**RECORDS FOR THE EXERCISE:**
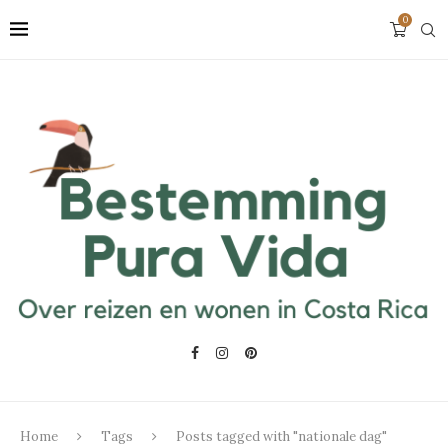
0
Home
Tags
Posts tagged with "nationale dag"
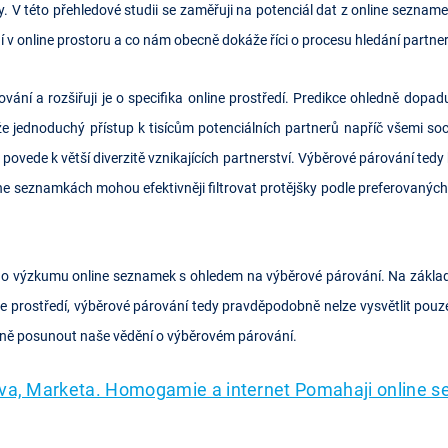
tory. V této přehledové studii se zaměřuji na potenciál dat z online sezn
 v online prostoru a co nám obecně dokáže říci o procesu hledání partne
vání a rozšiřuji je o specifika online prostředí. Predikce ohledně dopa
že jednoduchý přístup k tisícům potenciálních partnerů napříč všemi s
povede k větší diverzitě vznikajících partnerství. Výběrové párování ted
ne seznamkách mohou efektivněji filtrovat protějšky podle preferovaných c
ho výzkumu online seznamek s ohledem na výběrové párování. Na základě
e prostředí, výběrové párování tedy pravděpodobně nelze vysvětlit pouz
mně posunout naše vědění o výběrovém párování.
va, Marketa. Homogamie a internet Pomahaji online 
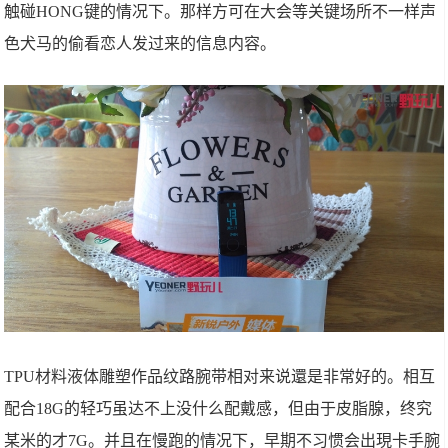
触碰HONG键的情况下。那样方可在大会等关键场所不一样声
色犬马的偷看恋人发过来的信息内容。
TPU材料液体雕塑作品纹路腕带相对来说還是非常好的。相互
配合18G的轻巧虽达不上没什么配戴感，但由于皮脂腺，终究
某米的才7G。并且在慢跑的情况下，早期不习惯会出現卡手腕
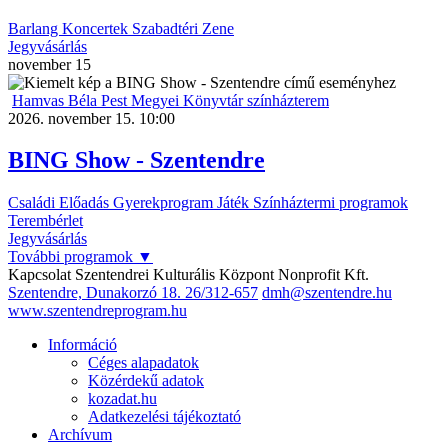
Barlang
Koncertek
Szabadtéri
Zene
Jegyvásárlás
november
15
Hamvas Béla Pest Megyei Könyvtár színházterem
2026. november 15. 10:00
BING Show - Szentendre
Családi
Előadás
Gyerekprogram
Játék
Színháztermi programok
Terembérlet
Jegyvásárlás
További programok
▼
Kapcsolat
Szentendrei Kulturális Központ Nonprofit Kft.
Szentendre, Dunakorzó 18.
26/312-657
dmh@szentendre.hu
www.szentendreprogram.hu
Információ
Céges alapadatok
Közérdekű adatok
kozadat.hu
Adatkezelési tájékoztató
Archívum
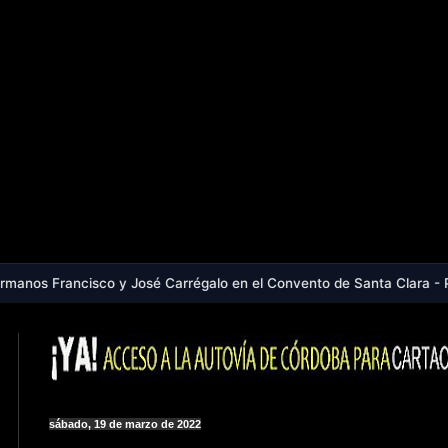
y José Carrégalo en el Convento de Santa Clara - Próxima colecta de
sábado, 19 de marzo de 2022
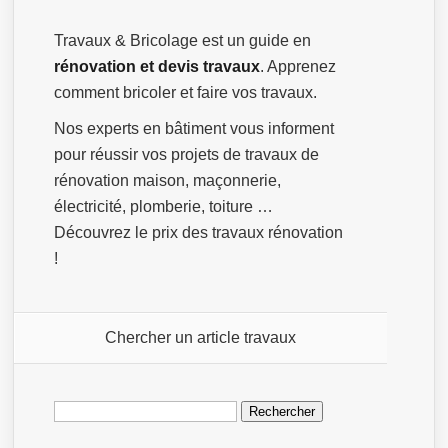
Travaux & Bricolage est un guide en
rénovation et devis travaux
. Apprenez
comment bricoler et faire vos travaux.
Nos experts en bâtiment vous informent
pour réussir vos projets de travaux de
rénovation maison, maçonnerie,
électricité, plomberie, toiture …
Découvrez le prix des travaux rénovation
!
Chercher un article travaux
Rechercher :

**TASK INSTRUCTIONS:**
Although the entries contain pictures, copy everything else in them exactly.

**ANSWER TO THE PROBLEM:**
0
Home
Tags
Posts tagged with "nationale dag"
tory. V této přehledové studii se zaměřuji na potenciál dat z online sezn
 v online prostoru a co nám obecně dokáže říci o procesu hledání partne
vání a rozšiřuji je o specifika online prostředí. Predikce ohledně dopa
že jednoduchý přístup k tisícům potenciálních partnerů napříč všemi s
povede k větší diverzitě vznikajících partnerství. Výběrové párování ted
ne seznamkách mohou efektivněji filtrovat protějšky podle preferovaných c
ho výzkumu online seznamek s ohledem na výběrové párování. Na základě
e prostředí, výběrové párování tedy pravděpodobně nelze vysvětlit pouz
mně posunout naše vědění o výběrovém párování.
va, Marketa. Homogamie a internet Pomahaji online 
触碰HONG键的情况下。那样方可在大会等关键场所不一样声
色犬马的偷看恋人发过来的信息内容。
TPU材料液体雕塑作品纹路腕带相对来说還是非常好的。相互
配合18G的轻巧虽达不上没什么配戴感，但由于皮脂腺，终究
某米的才7G。并且在慢跑的情况下，早期不习惯会出現卡手腕
Barlang
Koncertek
Szabadtéri
Zene
Jegyvásárlás
november
15
Hamvas Béla Pest Megyei Könyvtár színházterem
2026. november 15. 10:00
BING Show - Szentendre
Családi
Előadás
Gyerekprogram
Játék
Színháztermi programok
Terembérlet
Jegyvásárlás
További programok
▼
Kapcsolat
Szentendrei Kulturális Központ Nonprofit Kft.
Szentendre, Dunakorzó 18.
26/312-657
dmh@szentendre.hu
www.szentendreprogram.hu
Információ
Céges alapadatok
Közérdekű adatok
kozadat.hu
Adatkezelési tájékoztató
Archívum
y José Carrégalo en el Convento de Santa Clara - Próxima colecta de
sábado, 19 de marzo de 2022
Travaux & Bricolage est un guide en
rénovation et devis travaux
. Apprenez
comment bricoler et faire vos travaux.
Nos experts en bâtiment vous informent
pour réussir vos projets de travaux de
rénovation maison, maçonnerie,
électricité, plomberie, toiture …
Découvrez le prix des travaux rénovation
!
Chercher un article travaux
Rechercher :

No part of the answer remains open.